Le Vice, pas la vertu
VICE, PAR ADAM MCKAY. BIOPIC SATIRIQUE, AVEC CHRISTIAN BALE, AMY ADAMS, STEVE CARELL, SAM ROCKWELL (2H12).
C’est un scud bourré tiré au coeur de l’establishment conservateur américain. « Vice » révèle à la fois l’intense appétit de pouvoir et la totale corruption des républicains, à travers le personnage de Dick Cheney, le vice-président de George W. Bush. Cheney, rappelons-le, a été le plus secret des hommes de l’ombre, le plus toxique, le plus impitoyable, d’une droite extrême – et extrêmement décomplexée. Bref, un salaud parfait. Pour évoquer cette page sombre de l’histoire américaine, désormais occultée par le cirque Trump, Adam McKay, réalisateur de comédies pas terribles (« Frangins malgré eux », « Very Bad Cops ») et d’une étonnante saga sur la crise des subprimes (« The Big Short : le casse du siècle »), est passé en overdrive. En plus de deux heures, il reconstitue le parcours de Cheney, sur le ton de l’hilarité (style « Mad »), de la satire (« Saturday Night Live »), de la bouffonnerie (le président Bush est un idiot total), le tout fondé sur une documentation massive. Le message est clair : les néocons et les cons sont aux manettes, au secours ! Le film, lui, est inégal, avec certains passages carrément bizarres : quand Cheney et sa femme se mettent à dialoguer en vers shakespeariens, c’est absurde.

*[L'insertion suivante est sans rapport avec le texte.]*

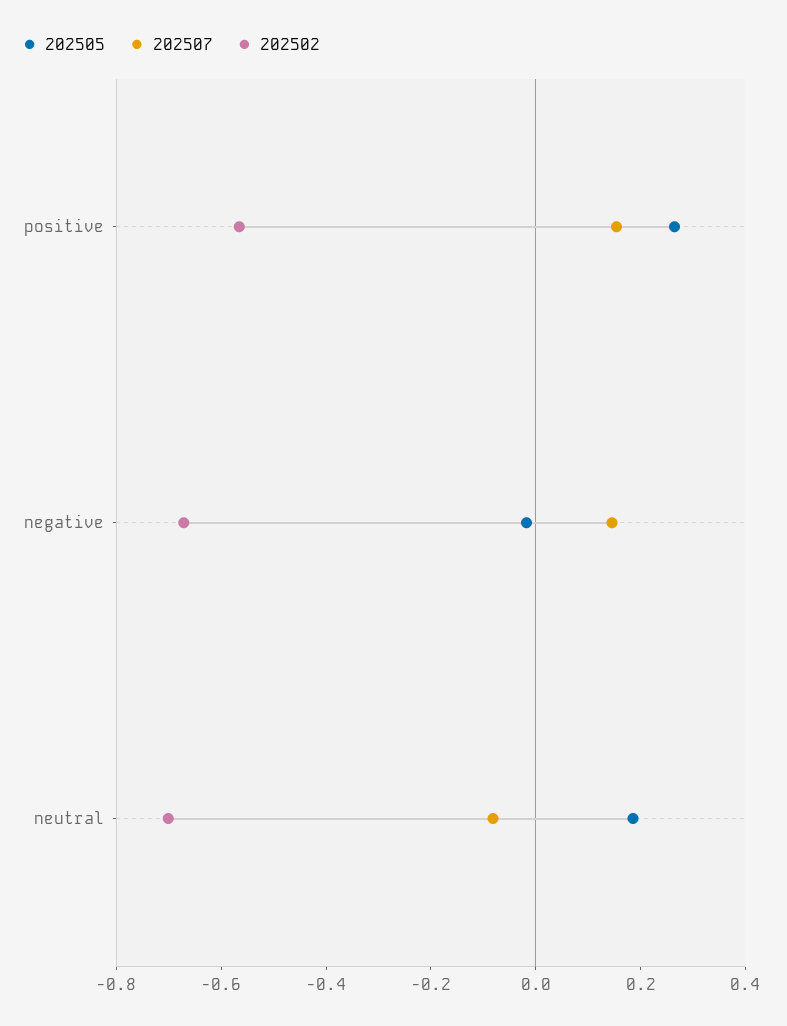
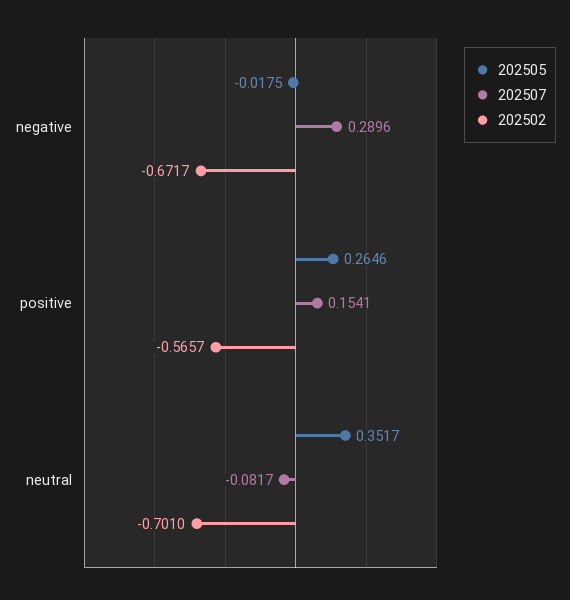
  {
    "202505": {
      "positive": 0.2646,
      "negative": -0.0175,
-     "neutral": 0.2
+     "neutral": 0.3517
    },
    "202507": {
      "positive": 0.1541,
-     "negative": 0.15,
+     "negative": 0.2896,
      "neutral": -0.0817
    },
    "202502": {
      "positive": -0.5657,
      "negative": -0.6717,
      "neutral": -0.701
    }
  }

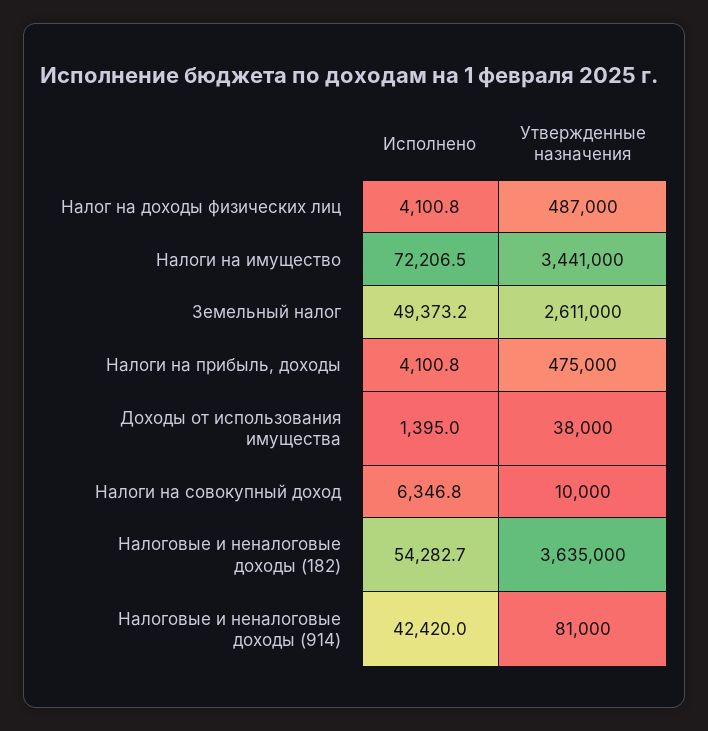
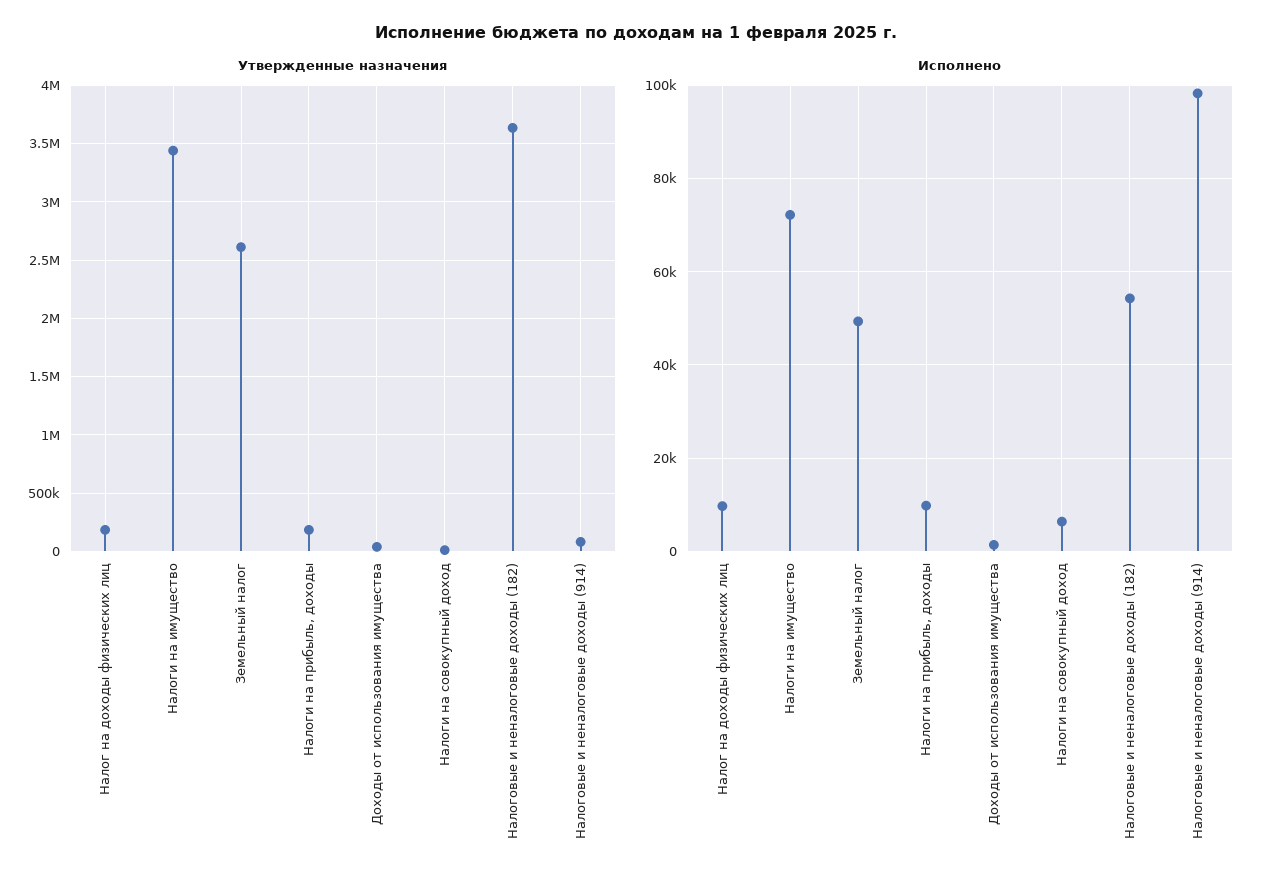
  {
    "Исполнено": {
-     "Налог на доходы физических лиц": 4100.8,
+     "Налог на доходы физических лиц": 10000,
      "Налоги на имущество": 72206.5,
      "Земельный налог": 49373.2,
-     "Налоги на прибыль, доходы": 4100.8,
+     "Налоги на прибыль, доходы": 10000,
      "Доходы от использования имущества": 1395,
      "Налоги на совокупный доход": 6346.8,
      "Налоговые и неналоговые доходы (182)": 54282.7,
-     "Налоговые и неналоговые доходы (914)": 42420
+     "Налоговые и неналоговые доходы (914)": 98000
    },
    "Утвержденные назначения": {
-     "Налог на доходы физических лиц": 487000,
+     "Налог на доходы физических лиц": 200000,
      "Налоги на имущество": 3441000,
      "Земельный налог": 2611000,
-     "Налоги на прибыль, доходы": 475000,
+     "Налоги на прибыль, доходы": 200000,
      "Доходы от использования имущества": 38000,
      "Налоги на совокупный доход": 10000,
      "Налоговые и неналоговые доходы (182)": 3635000,
      "Налоговые и неналоговые доходы (914)": 81000
    }
  }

Mais quand le vice-président usurpe les pouvoirs du président pour commander la machine militaire après l’attentat du 11-Septembre, ou pour donner l’ordre d’assassiner un terroriste, c’est alarmant. On découvre, aussi, d’autres aspects de l’homme Cheney : sa passion de la pêche à la mouche, ses maladies cardiaques, ses liens avec l’industrie pétrolière. Il est drôle, ce pèlerin, mais terrifiant. La critique américaine a désossé le film, soit pour ses inexactitudes historiques, soit pour ses intentions militantes, soit pour son allure de turlupinade sarcastique. Or, c’est justement pour ça que nous, on l’aime. Pas de quartier, pas de « portrait équilibré » pour cette vermine. Cheney, 78 ans aujourd’hui, n’a pas réagi. Mais les suppôts de Satan, oui. Les sbires républicains ont traité le film d’« ordure de caniveau », ce qui est une façon de se définir eux-mêmes. En revanche, tout le monde est tombé d’accord pour s’extasier devant l’interprétation de Christian Bale, qui a pris vingt kilos pour le rôle, et qui se fond complètement dans le personnage. Ce n’est plus du travail d’acteur, c’est de la magie. Le film bastonne, et nous, on jubile.